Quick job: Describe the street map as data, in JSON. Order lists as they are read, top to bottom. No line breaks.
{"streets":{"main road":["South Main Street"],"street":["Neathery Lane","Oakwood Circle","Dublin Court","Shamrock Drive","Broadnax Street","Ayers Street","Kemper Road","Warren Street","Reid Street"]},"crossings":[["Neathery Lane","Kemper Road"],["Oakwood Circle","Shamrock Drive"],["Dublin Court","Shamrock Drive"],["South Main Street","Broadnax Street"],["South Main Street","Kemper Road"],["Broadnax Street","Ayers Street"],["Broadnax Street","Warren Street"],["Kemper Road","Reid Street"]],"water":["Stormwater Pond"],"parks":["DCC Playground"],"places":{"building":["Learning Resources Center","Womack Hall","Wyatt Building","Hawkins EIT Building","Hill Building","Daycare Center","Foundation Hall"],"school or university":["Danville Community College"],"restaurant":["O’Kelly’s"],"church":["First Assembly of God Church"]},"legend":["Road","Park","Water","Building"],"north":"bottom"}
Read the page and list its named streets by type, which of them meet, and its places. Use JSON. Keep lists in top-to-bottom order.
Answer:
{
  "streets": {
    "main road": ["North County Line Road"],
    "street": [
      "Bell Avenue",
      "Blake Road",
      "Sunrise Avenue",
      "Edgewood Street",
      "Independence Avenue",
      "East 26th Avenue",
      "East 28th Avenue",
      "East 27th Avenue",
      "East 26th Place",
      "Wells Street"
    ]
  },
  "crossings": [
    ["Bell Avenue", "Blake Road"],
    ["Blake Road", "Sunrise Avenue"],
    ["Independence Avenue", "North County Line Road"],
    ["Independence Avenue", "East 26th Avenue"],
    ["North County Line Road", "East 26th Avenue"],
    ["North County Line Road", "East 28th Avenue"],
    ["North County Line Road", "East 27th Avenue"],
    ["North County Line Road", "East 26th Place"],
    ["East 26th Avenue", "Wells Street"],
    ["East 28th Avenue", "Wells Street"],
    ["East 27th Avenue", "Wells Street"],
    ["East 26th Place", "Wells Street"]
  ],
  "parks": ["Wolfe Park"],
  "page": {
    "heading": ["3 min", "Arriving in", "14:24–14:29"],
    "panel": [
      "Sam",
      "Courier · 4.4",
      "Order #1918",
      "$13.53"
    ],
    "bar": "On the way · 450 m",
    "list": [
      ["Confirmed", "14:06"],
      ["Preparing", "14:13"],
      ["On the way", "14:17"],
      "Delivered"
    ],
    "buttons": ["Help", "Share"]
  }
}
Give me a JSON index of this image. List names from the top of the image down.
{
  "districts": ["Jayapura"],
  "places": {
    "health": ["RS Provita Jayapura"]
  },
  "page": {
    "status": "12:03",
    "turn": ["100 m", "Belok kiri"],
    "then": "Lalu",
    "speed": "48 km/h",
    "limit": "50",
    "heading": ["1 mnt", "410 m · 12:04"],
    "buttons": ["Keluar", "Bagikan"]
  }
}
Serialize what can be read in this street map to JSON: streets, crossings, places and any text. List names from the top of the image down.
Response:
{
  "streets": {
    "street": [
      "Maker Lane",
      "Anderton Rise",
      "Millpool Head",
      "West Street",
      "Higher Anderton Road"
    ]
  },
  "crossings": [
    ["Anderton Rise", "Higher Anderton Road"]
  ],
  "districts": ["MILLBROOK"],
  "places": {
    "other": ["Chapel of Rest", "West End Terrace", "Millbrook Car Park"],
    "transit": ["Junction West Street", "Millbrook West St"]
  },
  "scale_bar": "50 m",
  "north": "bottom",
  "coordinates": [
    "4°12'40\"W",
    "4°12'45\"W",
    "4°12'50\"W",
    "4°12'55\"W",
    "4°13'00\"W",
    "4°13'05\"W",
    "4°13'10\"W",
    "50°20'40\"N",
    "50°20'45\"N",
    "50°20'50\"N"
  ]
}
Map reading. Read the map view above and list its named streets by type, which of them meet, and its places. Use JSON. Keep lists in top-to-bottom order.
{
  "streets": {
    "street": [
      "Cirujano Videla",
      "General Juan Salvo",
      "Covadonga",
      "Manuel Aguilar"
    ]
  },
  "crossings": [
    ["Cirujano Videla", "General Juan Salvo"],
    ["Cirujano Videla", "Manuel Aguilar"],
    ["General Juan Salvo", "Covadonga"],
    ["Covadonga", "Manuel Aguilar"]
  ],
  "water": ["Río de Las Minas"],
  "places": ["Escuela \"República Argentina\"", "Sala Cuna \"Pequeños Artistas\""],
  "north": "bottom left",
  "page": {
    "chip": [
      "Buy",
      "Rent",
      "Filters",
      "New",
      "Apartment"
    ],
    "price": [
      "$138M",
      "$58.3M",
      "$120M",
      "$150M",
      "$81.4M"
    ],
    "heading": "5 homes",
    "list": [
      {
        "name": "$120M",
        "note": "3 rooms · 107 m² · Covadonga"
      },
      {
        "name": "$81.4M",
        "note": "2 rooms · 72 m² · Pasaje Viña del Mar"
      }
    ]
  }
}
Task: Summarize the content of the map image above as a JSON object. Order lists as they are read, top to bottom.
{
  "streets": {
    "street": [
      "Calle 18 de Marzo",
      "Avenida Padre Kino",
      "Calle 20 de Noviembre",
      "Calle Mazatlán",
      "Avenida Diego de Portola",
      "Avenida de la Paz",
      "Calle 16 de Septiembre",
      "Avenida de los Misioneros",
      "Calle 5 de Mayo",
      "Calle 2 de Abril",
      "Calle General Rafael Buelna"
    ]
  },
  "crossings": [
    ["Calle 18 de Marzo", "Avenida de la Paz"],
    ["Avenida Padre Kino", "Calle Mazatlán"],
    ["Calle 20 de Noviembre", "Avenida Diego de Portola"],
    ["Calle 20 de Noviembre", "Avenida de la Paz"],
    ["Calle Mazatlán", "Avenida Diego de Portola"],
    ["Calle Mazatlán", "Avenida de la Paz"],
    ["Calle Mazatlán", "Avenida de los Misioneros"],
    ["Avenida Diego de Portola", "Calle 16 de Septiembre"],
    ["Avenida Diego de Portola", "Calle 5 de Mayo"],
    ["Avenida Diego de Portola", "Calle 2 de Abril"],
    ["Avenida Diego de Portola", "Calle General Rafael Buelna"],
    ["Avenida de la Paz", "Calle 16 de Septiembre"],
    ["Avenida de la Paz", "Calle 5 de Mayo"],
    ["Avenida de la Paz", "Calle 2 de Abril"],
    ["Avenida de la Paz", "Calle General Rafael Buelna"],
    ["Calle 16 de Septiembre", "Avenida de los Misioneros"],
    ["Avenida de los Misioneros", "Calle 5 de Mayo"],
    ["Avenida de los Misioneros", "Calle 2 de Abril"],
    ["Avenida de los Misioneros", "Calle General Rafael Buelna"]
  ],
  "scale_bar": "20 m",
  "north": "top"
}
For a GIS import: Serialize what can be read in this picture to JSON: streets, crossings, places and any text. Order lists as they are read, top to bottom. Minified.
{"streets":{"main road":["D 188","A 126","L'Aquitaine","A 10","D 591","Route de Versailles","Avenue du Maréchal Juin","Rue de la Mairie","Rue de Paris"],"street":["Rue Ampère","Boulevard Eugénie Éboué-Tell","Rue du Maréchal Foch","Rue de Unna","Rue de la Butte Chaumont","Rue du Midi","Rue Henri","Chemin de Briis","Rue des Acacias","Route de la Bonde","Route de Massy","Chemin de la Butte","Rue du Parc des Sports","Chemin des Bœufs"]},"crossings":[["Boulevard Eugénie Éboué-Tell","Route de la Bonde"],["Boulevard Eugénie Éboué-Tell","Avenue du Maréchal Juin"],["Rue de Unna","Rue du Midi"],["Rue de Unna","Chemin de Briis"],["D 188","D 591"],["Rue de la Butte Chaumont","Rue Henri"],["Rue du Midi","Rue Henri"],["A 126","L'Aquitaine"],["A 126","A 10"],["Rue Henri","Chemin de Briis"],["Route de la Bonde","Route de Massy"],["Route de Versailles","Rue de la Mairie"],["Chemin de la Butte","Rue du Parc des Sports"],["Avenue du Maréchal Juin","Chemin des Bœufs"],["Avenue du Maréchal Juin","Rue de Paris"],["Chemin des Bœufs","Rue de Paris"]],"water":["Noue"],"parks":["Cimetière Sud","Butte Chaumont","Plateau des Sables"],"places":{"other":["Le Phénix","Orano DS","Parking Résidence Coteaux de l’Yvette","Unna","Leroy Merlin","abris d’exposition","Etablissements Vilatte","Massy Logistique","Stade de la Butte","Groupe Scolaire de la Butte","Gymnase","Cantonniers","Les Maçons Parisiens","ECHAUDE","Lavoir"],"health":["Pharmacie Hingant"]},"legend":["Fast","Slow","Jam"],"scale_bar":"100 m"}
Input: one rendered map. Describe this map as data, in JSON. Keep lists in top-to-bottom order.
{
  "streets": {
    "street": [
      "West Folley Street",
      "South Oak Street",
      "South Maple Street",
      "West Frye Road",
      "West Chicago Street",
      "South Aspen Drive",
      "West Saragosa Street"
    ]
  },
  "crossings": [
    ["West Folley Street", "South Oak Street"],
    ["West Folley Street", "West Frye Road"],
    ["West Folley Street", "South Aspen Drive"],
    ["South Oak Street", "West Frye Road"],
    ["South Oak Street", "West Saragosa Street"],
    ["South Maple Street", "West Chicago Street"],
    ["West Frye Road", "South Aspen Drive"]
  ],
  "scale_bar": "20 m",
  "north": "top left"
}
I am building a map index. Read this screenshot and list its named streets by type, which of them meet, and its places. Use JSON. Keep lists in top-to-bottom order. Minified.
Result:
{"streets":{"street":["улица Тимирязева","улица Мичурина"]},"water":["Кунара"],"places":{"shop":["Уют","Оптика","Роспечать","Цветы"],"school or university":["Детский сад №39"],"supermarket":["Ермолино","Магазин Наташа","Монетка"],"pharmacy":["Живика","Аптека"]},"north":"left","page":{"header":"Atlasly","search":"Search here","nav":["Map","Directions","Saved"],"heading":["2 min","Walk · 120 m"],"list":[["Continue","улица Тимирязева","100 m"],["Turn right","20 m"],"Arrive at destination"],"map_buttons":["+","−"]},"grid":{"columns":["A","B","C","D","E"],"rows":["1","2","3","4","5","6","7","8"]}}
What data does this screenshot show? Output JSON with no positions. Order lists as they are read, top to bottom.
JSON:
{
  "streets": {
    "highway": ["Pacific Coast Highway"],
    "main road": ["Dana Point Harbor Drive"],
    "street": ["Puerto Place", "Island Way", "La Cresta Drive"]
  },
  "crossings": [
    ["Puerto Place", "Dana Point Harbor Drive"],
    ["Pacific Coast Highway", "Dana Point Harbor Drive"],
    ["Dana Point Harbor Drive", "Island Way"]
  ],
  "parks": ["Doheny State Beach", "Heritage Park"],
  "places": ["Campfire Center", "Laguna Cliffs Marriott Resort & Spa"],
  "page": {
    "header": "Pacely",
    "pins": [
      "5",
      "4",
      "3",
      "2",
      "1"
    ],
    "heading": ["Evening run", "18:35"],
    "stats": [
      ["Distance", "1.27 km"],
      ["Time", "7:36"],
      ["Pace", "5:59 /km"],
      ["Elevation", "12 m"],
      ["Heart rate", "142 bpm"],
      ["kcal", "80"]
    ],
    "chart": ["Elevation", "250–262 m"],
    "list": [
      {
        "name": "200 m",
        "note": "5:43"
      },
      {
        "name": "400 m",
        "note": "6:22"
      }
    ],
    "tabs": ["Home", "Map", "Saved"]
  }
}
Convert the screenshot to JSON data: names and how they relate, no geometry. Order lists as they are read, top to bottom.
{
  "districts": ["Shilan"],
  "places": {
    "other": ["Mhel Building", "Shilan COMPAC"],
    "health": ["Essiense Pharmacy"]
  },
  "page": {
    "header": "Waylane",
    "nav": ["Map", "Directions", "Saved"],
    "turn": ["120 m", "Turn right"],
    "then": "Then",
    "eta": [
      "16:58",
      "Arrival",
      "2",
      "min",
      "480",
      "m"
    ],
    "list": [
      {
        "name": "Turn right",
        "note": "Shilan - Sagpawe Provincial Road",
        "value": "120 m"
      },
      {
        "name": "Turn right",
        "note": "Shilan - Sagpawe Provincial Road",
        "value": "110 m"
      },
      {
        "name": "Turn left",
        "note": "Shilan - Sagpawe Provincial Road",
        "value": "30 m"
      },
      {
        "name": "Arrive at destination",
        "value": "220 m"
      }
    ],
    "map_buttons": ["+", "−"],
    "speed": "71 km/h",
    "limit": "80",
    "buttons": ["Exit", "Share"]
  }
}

(Action item): Show the lines of the records that contain the word "Maple".

(Task answer):
      "South Maple Street",
    ["South Maple Street", "West Chicago Street"],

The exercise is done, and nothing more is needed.